This question is mainly based for the pourpose of the yojimbo but can cover all other spots on Operations as well.
Each year we get a set number of indivuals who sign up for staff then when the convention rolls around roughly 1/3 to 1/2 of them do not show up to claim their badge leaving the rest to pick up the slack. This year we had an outstanding number of volunteers to help with this issue but we also had a very low number of Yojimbo who showed or signed up.
So.. With that stated. What do you plan to do to increase the number of staffers signing up and make sure thsoe who sign up report in regularly and show up for their positions?
Following up on Kylite's question:
What sort of response do you want in the case of someone who signs up as staff, obtains a badge, and then desert their duties? (Excluding of course, those who have some type of crisis and turn in their badge before attending to it.)
What (broad) steps will you take to improve communication during the convention in 2012?
What (broad) steps will you take in relation to bringing materials in to the convention, and taking them back out to the locker?
Hello gentlemen, allow me to answer your poignant questions regarding Operations and relate how I hope to improve the directorate in 2012.
One of the reasons why I created the Logistics department last year was to centralize Human Resources in Operations. While we had a serious delinquency issue with the Yojimbo specifically, my Logistics Manager and I tracked down as many of those folks as possible to find out why. Some were a lost cause: Dead E-Mail addresses mainly, but most were very communicative and related the typical unfortunate real life conflicts that plague all of us from time to time: losing a job or a loved one or facing an unexpected move were common amongst myriad, yet valid, reasons.
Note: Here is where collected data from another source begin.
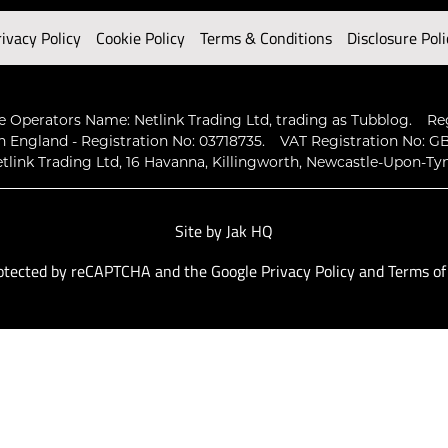
rivacy Policy
Cookie Policy
Terms & Conditions
Disclosure Poli
 Operators Name: Netlink Trading Ltd, trading as Tubblog.
Re
n England - Registration No: 03718735.
VAT Registration No: GB
tlink Trading Ltd, 16 Havanna, Killingworth, Newcastle-Upon-Ty
Site by
Jak HQ
protected by reCAPTCHA and the Google
Privacy Policy
and
Terms of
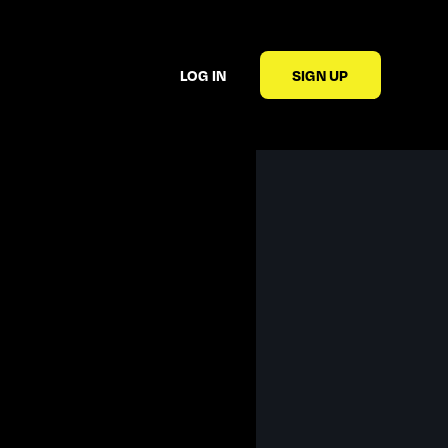
LOG IN
SIGN UP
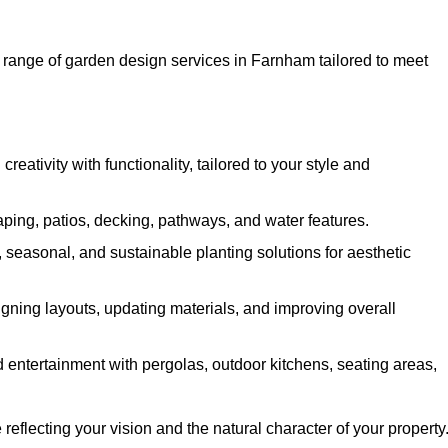
ange of garden design services in Farnham tailored to meet
ativity with functionality, tailored to your style and
ing, patios, decking, pathways, and water features.
seasonal, and sustainable planting solutions for aesthetic
gning layouts, updating materials, and improving overall
 entertainment with pergolas, outdoor kitchens, seating areas,
eflecting your vision and the natural character of your property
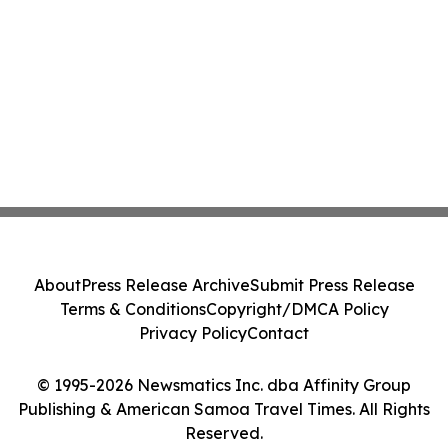
About
Press Release Archive
Submit Press Release
Terms & Conditions
Copyright/DMCA Policy
Privacy Policy
Contact
© 1995-2026 Newsmatics Inc. dba Affinity Group
Publishing & American Samoa Travel Times. All Rights
Reserved.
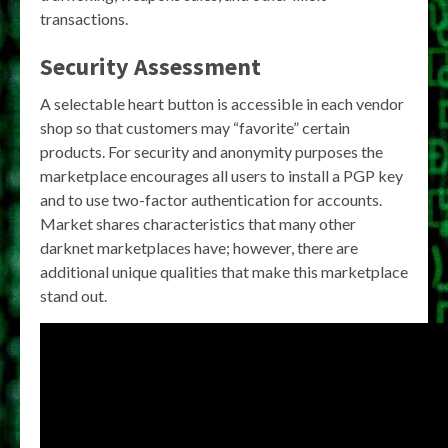
transactions.
Security Assessment
A selectable heart button is accessible in each vendor
shop so that customers may “favorite” certain
products. For security and anonymity purposes the
marketplace encourages all users to install a PGP key
and to use two-factor authentication for accounts.
Market shares characteristics that many other
darknet marketplaces have; however, there are
additional unique qualities that make this marketplace
stand out.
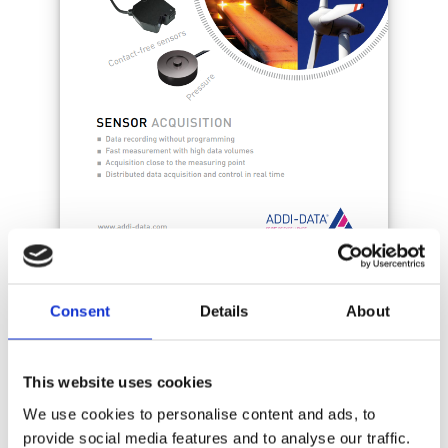
Consent
Details
About
This website uses cookies
We use cookies to personalise content and ads, to
provide social media features and to analyse our traffic.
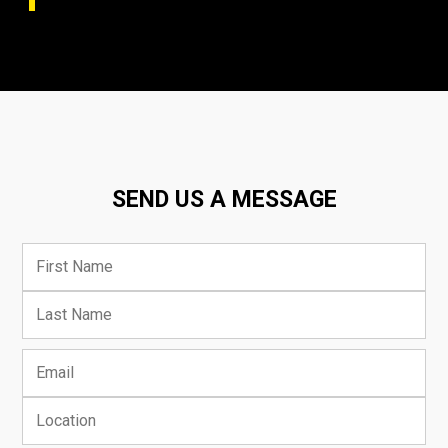
SEND US A MESSAGE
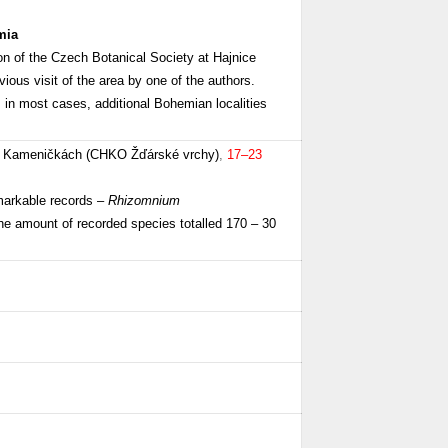
mia
ion of the Czech Botanical Society at Hajnice
ous visit of the area by one of the authors.
, in most cases, additional Bohemian localities
 v Kameničkách (CHKO Žďárské vrchy)
,
17–23
emarkable records –
Rhizomnium
he amount of recorded species totalled 170 – 30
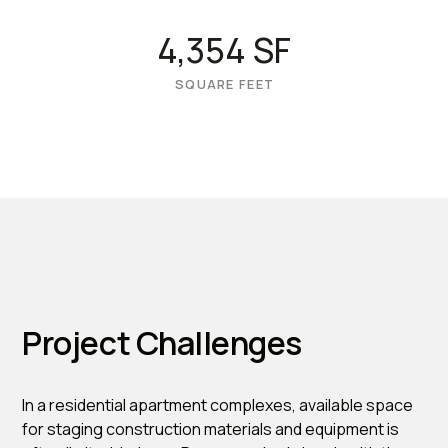
4,354 SF
SQUARE FEET
Project Challenges
In a residential apartment complexes, available space
for staging construction materials and equipment is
Being entirely frank, dedication to a volunteer organization with a low commitment threshold ($10 staff fee for first time recruits with an expected 16 hour workload) means that the list of "higher priorities" is bound to be larger for our membership than for even attendees who are paying at least double if not triple the cost out of pocket for an entertainment centered experience.
However, through my tenure this past year I found that within Operations there were specific individuals who served as go-to points for larger groups of staffers and recruitment pools. These people often provided crucial insight into the motives of staffers that were not putting in 100% or were completely absent. What I would like to see happen in 2012 is the formation of a tangible framework that networks these people together with the central leadership so we can more aggressively put the recruitment drive into as many communities as possible from day one.
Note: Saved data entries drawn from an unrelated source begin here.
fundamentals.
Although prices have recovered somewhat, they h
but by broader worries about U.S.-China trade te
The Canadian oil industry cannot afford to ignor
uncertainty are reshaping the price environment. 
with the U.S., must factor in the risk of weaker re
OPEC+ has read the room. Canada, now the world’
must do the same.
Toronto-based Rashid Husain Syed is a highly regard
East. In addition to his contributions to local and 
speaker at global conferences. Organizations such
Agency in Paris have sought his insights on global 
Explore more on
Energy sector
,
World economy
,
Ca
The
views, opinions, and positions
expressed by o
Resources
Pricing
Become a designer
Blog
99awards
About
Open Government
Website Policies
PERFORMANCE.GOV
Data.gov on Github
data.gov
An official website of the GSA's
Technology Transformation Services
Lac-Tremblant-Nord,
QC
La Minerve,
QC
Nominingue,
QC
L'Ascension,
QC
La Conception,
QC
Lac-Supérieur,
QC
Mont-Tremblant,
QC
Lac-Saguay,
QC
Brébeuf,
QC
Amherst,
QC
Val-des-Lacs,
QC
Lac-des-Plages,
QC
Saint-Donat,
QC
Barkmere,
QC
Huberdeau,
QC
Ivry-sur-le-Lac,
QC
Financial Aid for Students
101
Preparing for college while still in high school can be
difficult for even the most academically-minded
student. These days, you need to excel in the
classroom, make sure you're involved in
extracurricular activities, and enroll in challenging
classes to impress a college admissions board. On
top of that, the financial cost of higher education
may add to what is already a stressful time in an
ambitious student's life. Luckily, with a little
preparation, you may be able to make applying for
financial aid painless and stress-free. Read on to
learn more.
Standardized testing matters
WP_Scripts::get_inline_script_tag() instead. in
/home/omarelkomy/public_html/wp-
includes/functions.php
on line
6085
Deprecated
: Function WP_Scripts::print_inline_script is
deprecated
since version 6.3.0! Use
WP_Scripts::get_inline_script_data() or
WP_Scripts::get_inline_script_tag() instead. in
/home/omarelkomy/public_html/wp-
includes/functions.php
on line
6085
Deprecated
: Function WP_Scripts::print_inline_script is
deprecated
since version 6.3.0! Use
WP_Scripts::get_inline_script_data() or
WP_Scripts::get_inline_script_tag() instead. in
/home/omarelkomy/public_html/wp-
Staff retention on paper seems to be an easier venture. I made a goal of creating a personal connection with as many of my staffers as I could during the convention, specifically seeking out those who were were pulling their load in addition to others' at times. One of Logistics' first jobs in 2012 will be to reestablish contact with these core people, many of whom also fit the bill of being one of those "community organizers" that were referenced in the last paragraph. In addition I want to schedule Operations wide meetings at least once a month. Several of the "Reg Parties," as they are so euphemistically called, turned into directorate wide organization meetings that proved to be highly effective. I think moving these meetings to a formal schedule will promote a more solid cohesive staff base earlier in the year that we can then translate into retention at the convention.
AWOL staff are never a fun subject to discuss but the issue indeed a valid concern so I will reiterate the policy Operations used during 2011. We do not condone nor accept Staff members deserting their duties. What this means in practice, is that a staff member who has been identified as delinquent will be approached by his manager, questioned about the nature of the truancy, and will have his badge pulled if a sufficient reason is not presented. While I will not go into details, this exact scenario came to pass during Kumoricon 2011 and we followed the procedure to its logical end without incident. As such I expect that the policy will remain for 2012 unless a better alternative is discovered.
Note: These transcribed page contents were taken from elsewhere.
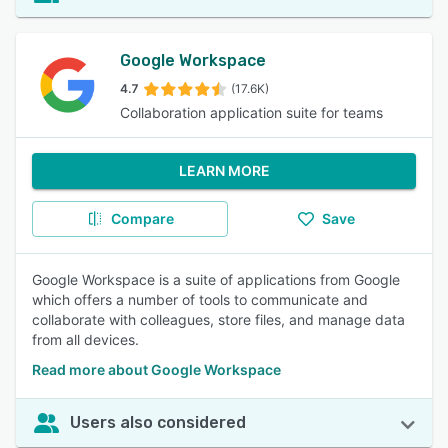
Google Workspace
4.7
(17.6K)
Collaboration application suite for teams
LEARN MORE
Compare
Save
Google Workspace is a suite of applications from Google
which offers a number of tools to communicate and
collaborate with colleagues, store files, and manage data
from all devices.
Read more about Google Workspace
Users also considered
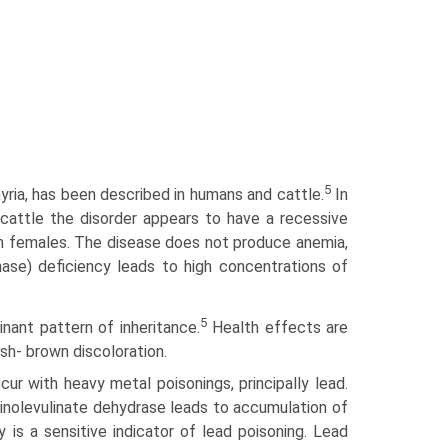
5
yria, has been described in humans and cattle.
In
cattle the disorder appears to have a recessive
 in females. The disease does not produce anemia,
hase) deficiency leads to high concentrations of
5
inant pattern of inheritance.
Health effects are
ish- brown discoloration.
cur with heavy metal poisonings, principally lead.
minolevulinate dehydrase leads to accumulation of
y is a sensitive indicator of lead poisoning. Lead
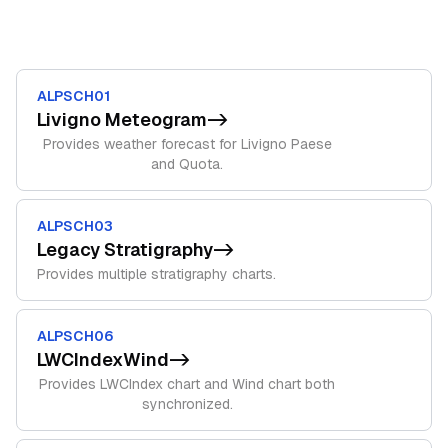
ALPSCH01
Livigno Meteogram
->
Provides weather forecast for Livigno Paese
and Quota.
ALPSCH03
Legacy Stratigraphy
->
Provides multiple stratigraphy charts.
ALPSCH06
LWCIndexWind
->
Provides LWCIndex chart and Wind chart both
synchronized.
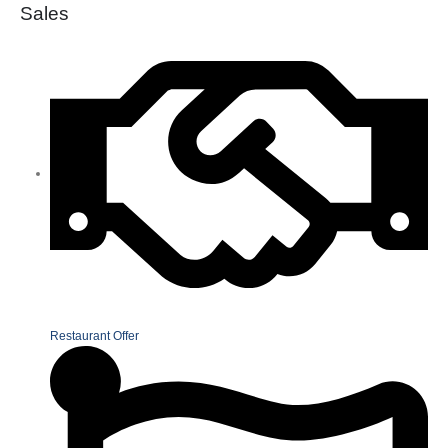
Sales
Restaurant Offer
In terms of fostering a more comprehensive communications policy for 2012 using the most generalized terms, I would say that using the manager mailing list to maintain ongoing objectives and topic discussions would be the first step in improving Operations' internal consistency. On a side note, Kumoricon 2011 was the first year that Operations had a management structure that was dedicated solely to the creation and maintenance of a centralized communications network at con. While we experienced several hiccups during the weekend, our team was quick to assess and resolve those issues in short order. Through debriefing my communications coordinator post-con, the most obvious improvement to the system would be locking in Nextel allocations earlier in the year so the phones could be programmed with more descriptive names instead of Prog 1 - 4 and Ass. Ops Dir 1 + 2 (BTW 1 and 2 were cut off so you had to by process of elimination figure out who you were talking to :/)
For those who are often trying to find corollaries between Kumoricon and other conventions I want to make this point as clear as possible: Operations does not lead locker organization or the transportation of goods and materials. At this current date we have been charged solely with supplying manpower to the Quartermaster, acting under the auspices of the Treasurer, who directs and leads the efforts to and from the storage facility. From that limited vantage point I can only stress that there will never be a point where more people at load in and load out is considered counterproductive.
I hope I have been able to answer your questions to a sufficient degree and welcome any further calls for clarification you might have.